> [CEL ZADANIA]: Podaj, kogo tekst o postmodernizmie i prawdzie nazywa ojcem filozofii postmodernistycznej.

> [PREZENTOWANY FRAGMENT]:
****************

Damian Nejman: Cios w prawdę

Modny wirus w postaci postmodernistycznej filozofii zbiera coraz większe żniwo. Na amerykańskich uczelniach przyszła elita tego kraju coraz częściej uważa, że prawda jest relatywna i każdy może mieć… własną wersję prawdy.

Screen Youtube
                                                                                                                        screen Youtube

 

Nie jest przypadkiem, że filozofia postmodernistyczna zakwitła w najbardziej rozwiniętych krajach zachodu. To właśnie Anglosasi – z dużą pomocą politycznej poprawności – zbudowali grunt pod przyjęcie założeń postmodernizmu. Jeżeli w pełni zaakceptujemy retorykę politycznie poprawną, którą – jak celnie wskazał Waldemar Łysiak – „gwałci się często sens, logikę oraz normalną retorykę, i równie często knebluje się prawdę”, to wówczas przyjęcie myśli postmodernistycznej jest kwestią czasu. Ojciec postmodernistycznej filozofii Friedrich Nietzsche oraz jej XX-wieczni przedstawiciele (Lyotard, Rorty, Derrida et consortes) uderzyli w tradycyjne struktury społeczeństwa, zbudowane na gruncie obiektywnej prawdy, wartości moralnych płynących z chrześcijaństwa oraz przyjęli za cel obalenie dotychczasowych autorytetów. Skutki tego zaobserwować można po rosnącej liczbie zagubionych ludzi. Zwłaszcza młodych.

Wirus głupoty

„Coś może być prawdziwe dla ciebie, ale dla mnie już niekoniecznie” – jest to jedno ze sztandarowych sformułowań używanych przez ludzi zainfekowanych wirusem postmodernizmu. Takie zdanie jest dobre, gdy akurat rozmawiamy o gustach kulinarnych, jednak nie ma to nic wspólnego z prawdą, która – najprościej definiując – oznacza zgodność naszych myśli i słów z rzeczywistością. W sieci krąży coraz więcej filmów, w których amerykańscy studenci na najprostsze pytania takie jak: „czy prawdą jest, że 2+2=7?”, wywołują uśmiech na twarzy widzów, twierdząc, iż „taki wynik może być prawdą, ale nie musi, gdyż jest to względne”. Podobnie jest z kolorem koszulki, którą akurat student dziś założył. Nie ma znaczenia, że jest ona biała, gdyż dla ciebie może być czarna i nikt nie musi się mylić. Możemy zaobserwować tutaj mechanizmy źle rozumianej tolerancji, która promuje zgodę na kłamstwo i głupotę, byle tylko nikogo nie urazić. A przecież sam sens pojęcia „tolerancja” nie oznacza afirmacji, bo gdybym uważał dany pogląd za prawdziwy, wówczas nie tolerowałbym go, lecz się z nim zgadzał. Teoria relatywnej prawdy nie wytrzymuje konfrontacji z elementarną logiką, o czym przekonuje chrześcijański apologeta i filozof William Lane Craig: „założenie, że prawdą jest, iż nie ma prawdy jest samo obalające. Jeśli bowiem jest ono prawdziwe, to znaczy, że nie jest prawdziwe, bo prawdy nie ma”. Podobnie jest z twierdzeniem typu: „No dobra, ale absolutnej prawdy to już na pewno nie ma”. Wtedy wypadałoby dopytać: „Jesteś absolutnie pewien tego co powiedziałeś?”

****************

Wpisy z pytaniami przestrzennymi
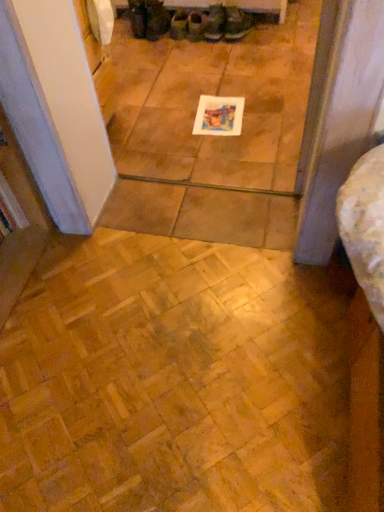
Question: From the image's perspective, is leather boot at center, the 5th footwear when ordered from left to right, located above matte green fabric shoe at center, which ranks as the 3th footwear in right-to-left order?

Choices:
 (A) yes
 (B) no

Answer: (B)

Question: Does leather boot at center, the second footwear viewed from the right, have a larger size compared to matte green fabric shoe at center, which ranks as the 3th footwear in right-to-left order?

Choices:
 (A) yes
 (B) no

Answer: (A)

Question: From the image's perspective, does leather boot at center, the 5th footwear when ordered from left to right, appear lower than matte green fabric shoe at center, marked as the fourth footwear in a left-to-right arrangement?

Choices:
 (A) yes
 (B) no

Answer: (A)

Question: Is leather boot at center, the 5th footwear when ordered from left to right, thinner than matte green fabric shoe at center, marked as the fourth footwear in a left-to-right arrangement?

Choices:
 (A) yes
 (B) no

Answer: (A)

Question: Would you say matte green fabric shoe at center, marked as the fourth footwear in a left-to-right arrangement, is part of leather boot at center, the 5th footwear when ordered from left to right,'s contents?

Choices:
 (A) yes
 (B) no

Answer: (B)

Question: Considering the positions of point (223, 10) and point (190, 307), is point (223, 10) closer or farther from the camera than point (190, 307)?

Choices:
 (A) farther
 (B) closer

Answer: (A)

Question: Which is correct: leather boot at center, the second footwear viewed from the right, is inside wooden parquet floor at lower left, or outside of it?

Choices:
 (A) outside
 (B) inside

Answer: (A)

Question: From a real-world perspective, is leather boot at center, the 5th footwear when ordered from left to right, above or below wooden parquet floor at lower left?

Choices:
 (A) above
 (B) below

Answer: (A)

Question: Is leather boot at center, the 5th footwear when ordered from left to right, taller or shorter than wooden parquet floor at lower left?

Choices:
 (A) tall
 (B) short

Answer: (A)

Question: From a real-world perspective, is green canvas shoes at upper center, positioned as the 3th footwear in left-to-right order, physically located above or below white paper at center?

Choices:
 (A) above
 (B) below

Answer: (A)

Question: Visually, is green canvas shoes at upper center, positioned as the 3th footwear in left-to-right order, positioned to the left or to the right of white paper at center?

Choices:
 (A) left
 (B) right

Answer: (A)

Question: Which is correct: green canvas shoes at upper center, arranged as the 4th footwear when viewed from the right, is inside white paper at center, or outside of it?

Choices:
 (A) inside
 (B) outside

Answer: (B)

Question: Is green canvas shoes at upper center, positioned as the 3th footwear in left-to-right order, wider or thinner than white paper at center?

Choices:
 (A) wide
 (B) thin

Answer: (B)

Question: From a real-world perspective, is dark brown leather boot at upper center, the 2th footwear in the left-to-right sequence, physically located above or below green canvas shoes at upper center, arranged as the 4th footwear when viewed from the right?

Choices:
 (A) below
 (B) above

Answer: (B)

Question: Is point (167, 11) closer or farther from the camera than point (173, 25)?

Choices:
 (A) closer
 (B) farther

Answer: (B)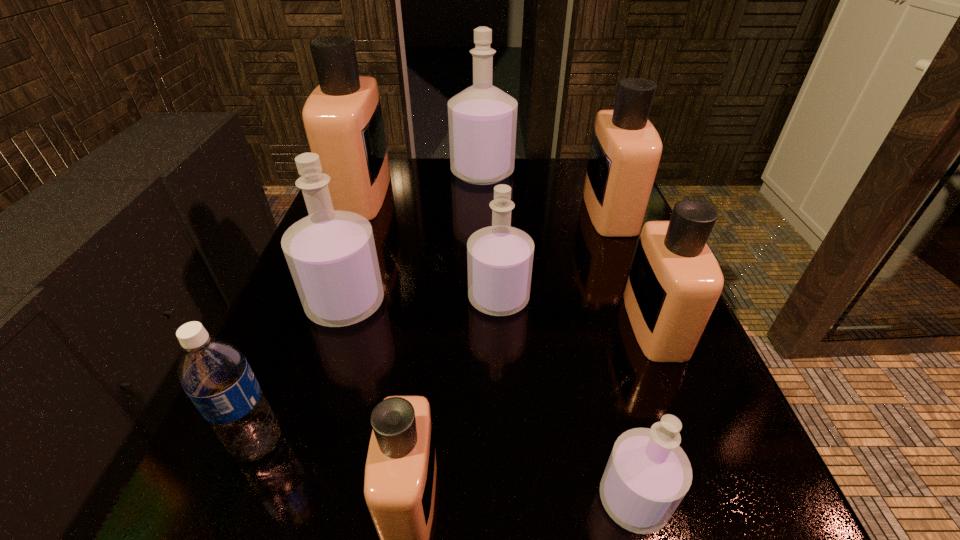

****************

> [ROZWIĄZANIE ZADANIA]: Friedricha Nietzschego.